Plus récemment, le club de football de Brest, qui évolue en Ligue 1 (budget 23,5 millions d’euros), a gagné un match de Coupe de France contre Issy les Moulineaux (Division d’Honneur). Le règlement dit que les clubs se partagent les recettes de la billetterie, dans ce cas de 4500€ chacun, mais la coutume veut que les clubs professionnels (comme Brest), laissent leur part aux amateurs (comme Issy). Ça n’est pas écrit mais c’est de bon ton : on se prive de 0,0x% de son budget au profit de la pratique de son sport. Et bien Brest a demandé, et pris les 4500€. Rien à dire, ils sont dans leur droit. Sauf que voilà une occasion perdue de bien faire, voire même une occasion inutile de faire parler de soi en mal.

Les deux exemples ont un point commun : ils créent de la déception. Sans déclencher de crise car les deux institutions ne font que respecter leur règlement à la lettre et sont dans leur bon droit, elles sont une occasion rater de faire bonne impression.

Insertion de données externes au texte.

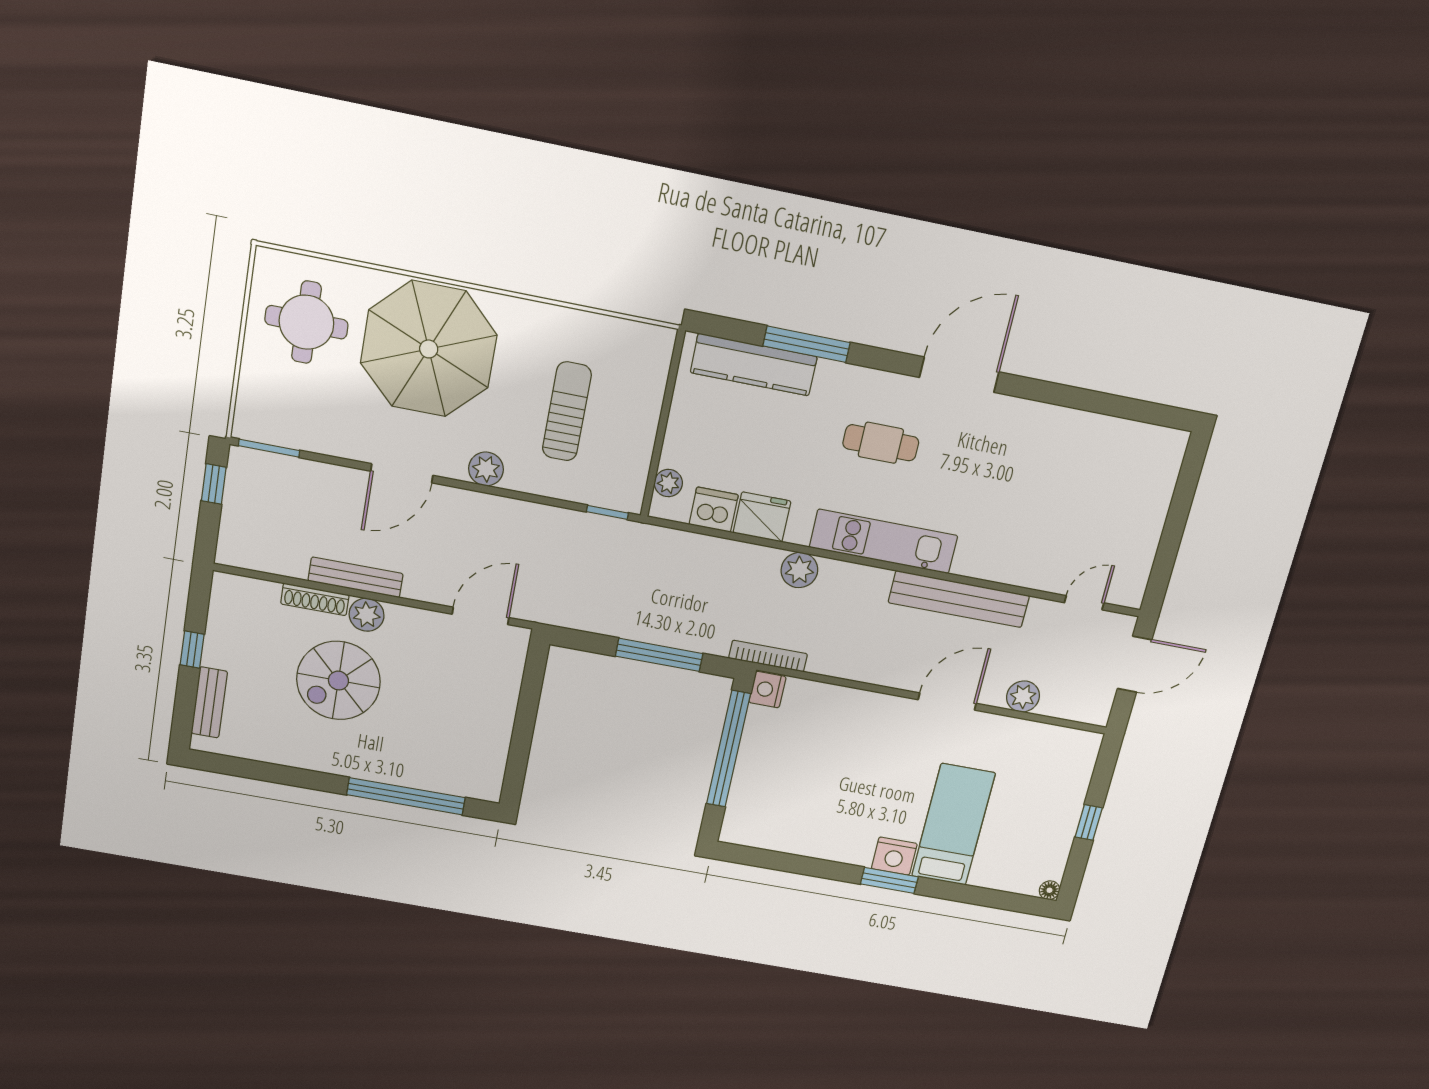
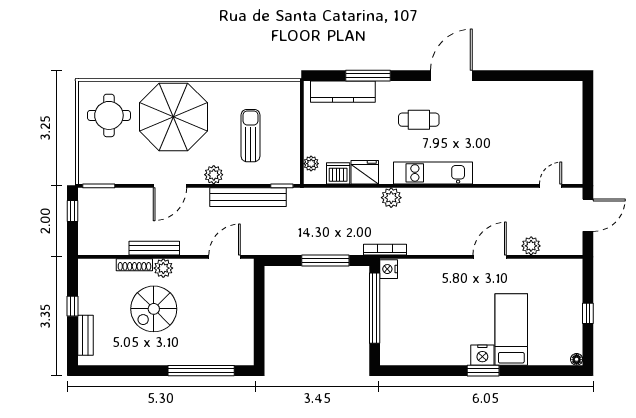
bench: (959, 599) -> (248, 197), moved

“You don’t get a second chance to make a first impression” disent nos amis américains : en effet, nous n’avons qu’une seule occasion de faire une (bonne – tant qu’à faire) première impression. A l’inverse, on a par la suite de très nombreuses occasions d’entretenir ou nuire à la réputation que l’on a établit, et il reste intéressant de ne pas trop en gâcher.